Never have I so jonesed for a smart phone as I did for my refurbished iPhone 5s after the Blackberry died. Accordingly, my phone was the only one of the four that were mailed to us that couldn’t be left at the doorstep by the mail carrier, and I forgot to take the pick-up slip to work with me the following day, and then I forgot to take the SIM card with me back to the office so I could activate the new phone after my lunch-time sprint to the post office, and then I forgot to bring a paperclip or something similar with me so that I could open the SIM slot and put in the card while I was waiting to pick up TeenBot from his job, and then the lead from the pencil I used to open the slot broke in the phone when I was trying to get the card back out so I could write down its number (the phone refusing to serve up this info until I could offer it wi-fi or a cellular connection to the world). I was in such bad shape that my 16 year-old rightly chastised me for being overly dependent on my smart phone. Happily, I found a paper clip in my car while waiting for my dinner partner to meet me at the Red Lobster last night, and thus I was reconnected to the zeitgeist.

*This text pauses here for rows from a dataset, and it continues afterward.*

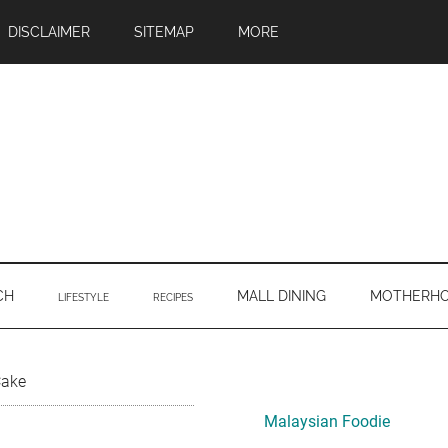
DISCLAIMER
SITEMAP
MORE
CH
MALL DINING
MOTHERH
LIFESTYLE
RECIPES
Primary
Cake
Sidebar
Malaysian Foodie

(I trust it will not violate the Hatch Act if I say that I got all weepy listening to the coverage of Hillary Clinton being nominated by the Democratic Party. I genuinely believe I would have felt the same had she been a Republican. I guess it’s like my reaction to reading about women being admitted to combat roles in the military – it just touched a raw spot and made me sob out of nowhere. It feels good to see those doors opening after a lifetime of knowing they were closed.)
Tomorrow I’ll be going to an open house for would-be election officers. The city of Alexandria is offering us “patriotic refreshments.” I assume they don’t mean corn whisky or hard cider, but I’ll go anyway.